The 3cyl 1.5 Atkinson-cycle petrol engine is claimed to produce impressive pulling power (torque) at low engine speeds and ‘excellent’ fuel efficiency.

Correlated NEDC figures indicate that the front-wheel drive model has emissions starting below 90g/km with the AWD version under 100g/km.

Those figures change under tougher, and imminent, WLTP test data which put the front-wheel-drive model below 120g/km and from under 135g/km for AWD (these are all provisional figures).

With today’s launch at digital arm’s length we have to take their word for now that it drives as well as it looks.

From a driving point of view, the higher driving position will attract buyers; it is, as I said earlier, the key reason so many people opt for these urban crossovers.

This has the same 2,560 mm wheelbase as the new Yaris hatchback (due here this year) but is 24mm longer overall (to 4,180mm); 60mm has been added to the front overhang and 180mm to the rear to provide that extra interior space. Ground clearance is 30mm higher; the car is 90mm taller and 20mm wider than the hatch.
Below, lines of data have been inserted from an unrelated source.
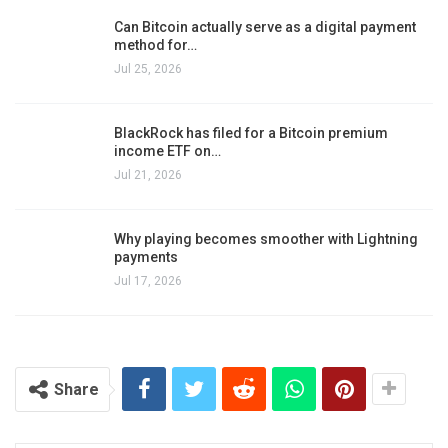
Can Bitcoin actually serve as a digital payment
method for…
Jul 25, 2026
BlackRock has filed for a Bitcoin premium
income ETF on…
Jul 21, 2026
Why playing becomes smoother with Lightning
payments
Jul 17, 2026
Share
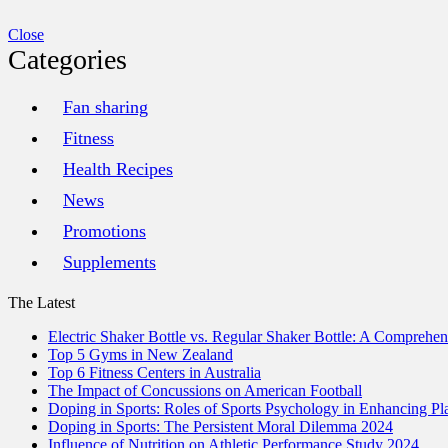
Close
Categories
Fan sharing
Fitness
Health Recipes
News
Promotions
Supplements
The Latest
Electric Shaker Bottle vs. Regular Shaker Bottle: A Comprehe
Top 5 Gyms in New Zealand
Top 6 Fitness Centers in Australia
The Impact of Concussions on American Football
Doping in Sports: Roles of Sports Psychology in Enhancing P
Doping in Sports: The Persistent Moral Dilemma 2024
Influence of Nutrition on Athletic Performance Study 2024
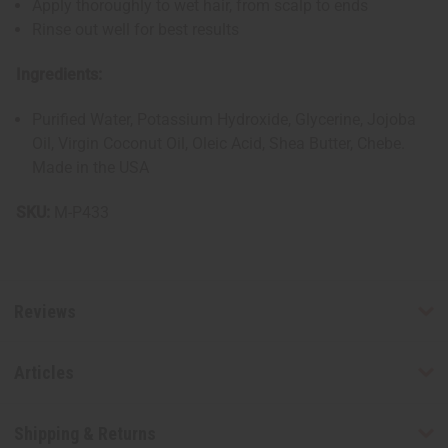
Apply thoroughly to wet hair, from scalp to ends
Rinse out well for best results
Ingredients:
Purified Water, Potassium Hydroxide, Glycerine, Jojoba
Oil, Virgin Coconut Oil, Oleic Acid, Shea Butter, Chebe.
Made in the USA
SKU:
M-P433
Reviews
Articles
Shipping & Returns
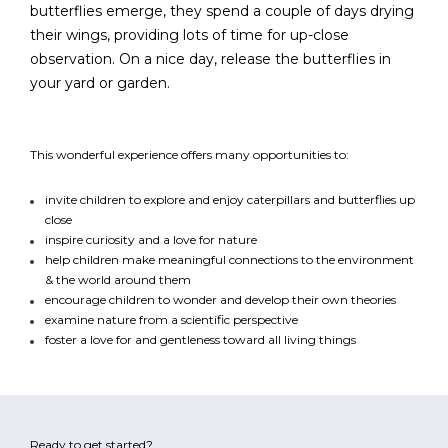
butterflies emerge, they spend a couple of days drying
their wings, providing lots of time for up-close
observation. On a nice day, release the butterflies in
FR
Login
your yard or garden.
This wonderful experience offers many opportunities to:
invite children to explore and enjoy caterpillars and butterflies up
close
inspire curiosity and a love for nature
help children make meaningful connections to the environment
& the world around them
encourage children to wonder and develop their own theories
examine nature from a scientific perspective
foster a love for and gentleness toward all living things
Ready to get started?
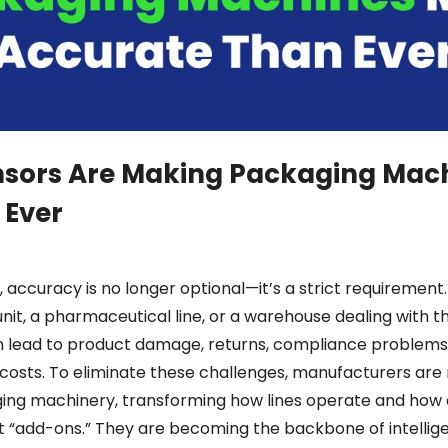
sors Are Making Packaging Mac
 Ever
accuracy is no longer optional—it’s a strict requirement
it, a pharmaceutical line, or a warehouse dealing with t
n lead to product damage, returns, compliance problems
costs. To eliminate these challenges, manufacturers are
ging machinery, transforming how lines operate and how e
st “add-ons.” They are becoming the backbone of intelli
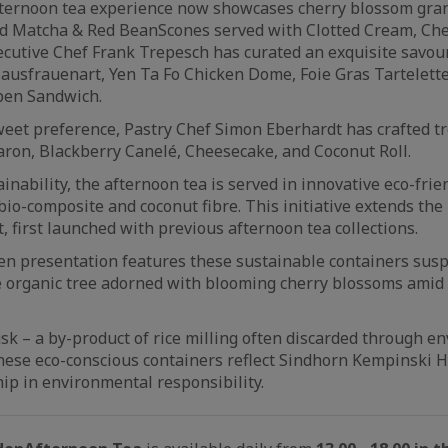
ternoon tea experience now showcases cherry blossom gra
nd Matcha & Red Bean
Scones served with Clotted Cream, Ch
xecutive Chef Frank Trepesch has curated an exquisite savour
ausfrauenart, Yen Ta Fo Chicken Dome, Foie Gras Tartelette
pen Sandwich.
weet preference, Pastry Chef Simon Eberhardt has crafted tr
ron, Blackberry Canelé, Cheesecake, and Coconut Roll.
inability, the afternoon tea is served in innovative eco-frie
bio-composite and coconut fibre. This initiative extends the 
, first launched with previous afternoon tea collections.
n presentation features these sustainable containers sus
 organic tree adorned with blooming cherry blossoms amid 
husk – a by-product of rice milling often discarded through e
hese eco-conscious containers reflect Sindhorn Kempinski 
ip in environmental responsibility.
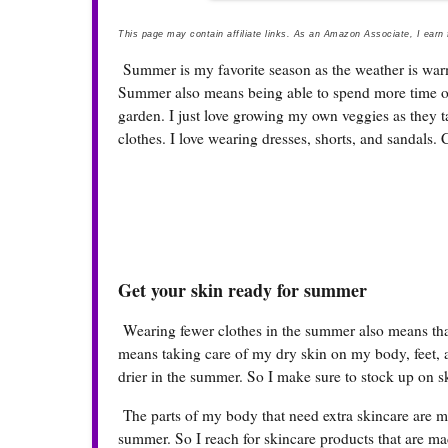
This page may contain affiliate links. As an Amazon Associate, I earn
Summer is my favorite season as the weather is warm
Summer also means being able to spend more time ou
garden. I just love growing my own veggies as they t
clothes. I love wearing dresses, shorts, and sandals. C
Get your skin ready for summer
Wearing fewer clothes in the summer also means that 
means taking care of my dry skin on my body, feet, a
drier in the summer. So I make sure to stock up on 
The parts of my body that need extra skincare are my
summer. So I reach for skincare products that are mad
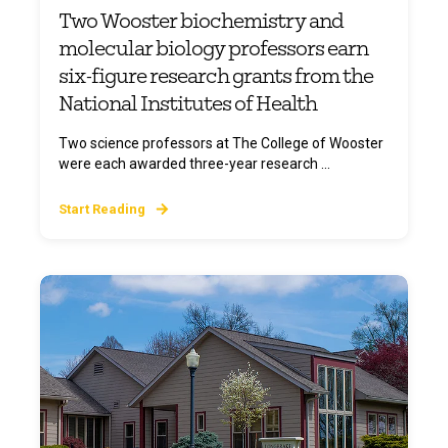
Two Wooster biochemistry and
molecular biology professors earn
six-figure research grants from the
National Institutes of Health
Two science professors at The College of Wooster
were each awarded three-year research ...
Start Reading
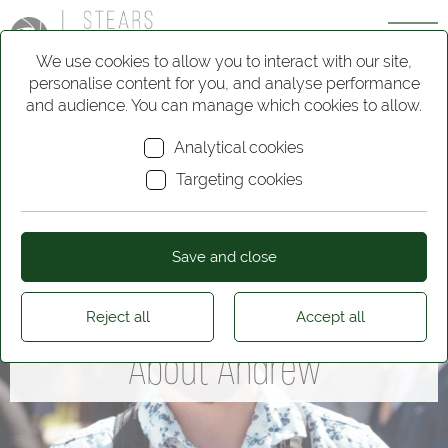
We use cookies to allow you to interact with our site,
personalise content for you, and analyse performance
and audience. You can manage which cookies to allow.
Analytical cookies
Targeting cookies
Save and close
Reject all
Accept all
About Andrew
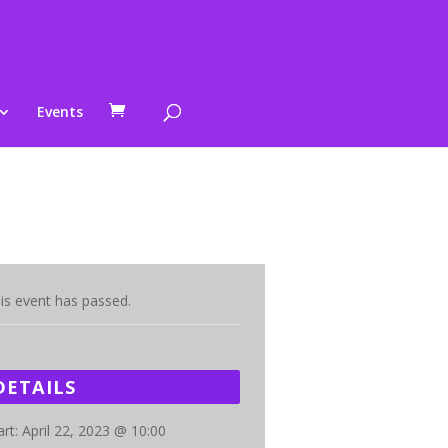
Events
is event has passed.
DETAILS
art:
April 22, 2023 @ 10:00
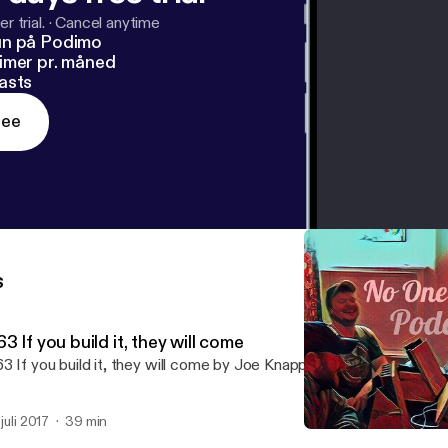
r trial.
·
Cancel anytime
un på Podimo
imer pr. måned
asts
ree
s
3 If you build it, they will come
3 If you build it, they will come by Joe Knapp,Dan Conron,Chris C
 juli 2017
39 min
# 62 Two Weddings and a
A few practical elements we can expect. There’s an electric tailgate which opens at the swipe of your foot, an adjustable deck height to give the option of an underfloor compartment or increased boot space for larger loads. You can split the deck board too if you want increased space.

The boot has 390 litres of space (depending on model) but the 40:20:40 rear seats fold to give more if you need it.

The brand’s ‘Safety Sense’ system also comprises a range of driver assistance functions to avert common accident risks.

Toyota Ireland chief executive Steve Tormey says they are looking forward to the arrival of this car in the second half of 2021.

How much will our world have changed and been re-shaped by then?